Waarom is het van belang dat Stichting Octavia van Breemen en Adveniat bestaan?
Ernst:
De stichting stelt zich ten doel om op een termijn van tien jaren het werk van Anna Terruwe in verbinding te brengen met actuele debatten in de psychiatrie, de sociale psychologie en het politiek-maatschappelijke discours binnen en buiten Nederland. We vinden het belangrijk het werk van Anna Terruwe bekendheid te geven. Zij had te maken met mensen die frustraties opgelopen hadden, mensen die te maken kregen met een verstikkende eenduidigheid. Zij zocht naar de ruimte voor bevestiging.
Leo:
We geven woorden aan de zoektocht van mensen in deze tijd. Dat doen we op verschillende niveaus, op verschillende markten en we doen ons best de verschillende lagen bij elkaar te houden. We bieden woorden, troost en perspectief dat zich verhoudt tot deze tijd.

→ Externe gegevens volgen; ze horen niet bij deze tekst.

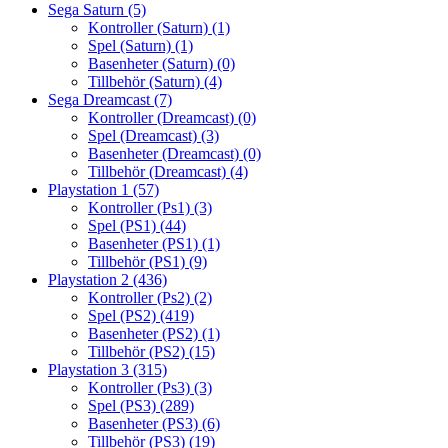
Sega Saturn
(5)
Kontroller (Saturn)
(1)
Spel (Saturn)
(1)
Basenheter (Saturn)
(0)
Tillbehör (Saturn)
(4)
Sega Dreamcast
(7)
Kontroller (Dreamcast)
(0)
Spel (Dreamcast)
(3)
Basenheter (Dreamcast)
(0)
Tillbehör (Dreamcast)
(4)
Playstation 1
(57)
Kontroller (Ps1)
(3)
Spel (PS1)
(44)
Basenheter (PS1)
(1)
Tillbehör (PS1)
(9)
Playstation 2
(436)
Kontroller (Ps2)
(2)
Spel (PS2)
(419)
Basenheter (PS2)
(1)
Tillbehör (PS2)
(15)
Playstation 3
(315)
Kontroller (Ps3)
(3)
Spel (PS3)
(289)
Basenheter (PS3)
(6)
Tillbehör (PS3)
(19)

Adveniat heeft in de coronatijd aan de katholieke organisaties laten zien dat je niet stil moet blijven zitten maar je je missie op een nieuwe manier in de markt kunt zetten. Wij deden dat met de gebedenboekjes die mensen thuis konden gebruiken.
We proberen christenen daarnaast te laten zien hoe belangrijk het is om op een bewuste manier met de dood om te gaan. In de dood, het diepste punt van ons leven kan het mooiste verschijnen, nl het mysterie van God zelf.
Een van de belangrijkste taken van het VKMO is woorden geven aan het eind van het leven. En daar troost bieden want de dood is niet het einde. Dat is het meest onderscheidende in ons geloof en dat mogen we niet uit onze handen laten vallen.
Wat doen jullie in je vrije tijd?
Ernst merkt op dat hij een beginnend emeritus-hoogleraar is. De komende maanden zal hij zeker nog druk zijn met de left-overs. Hij heeft altijd tegengesproken een workaholic te zijn, maar daar heeft hij nog steeds geen empirisch bewijs voor geleverd.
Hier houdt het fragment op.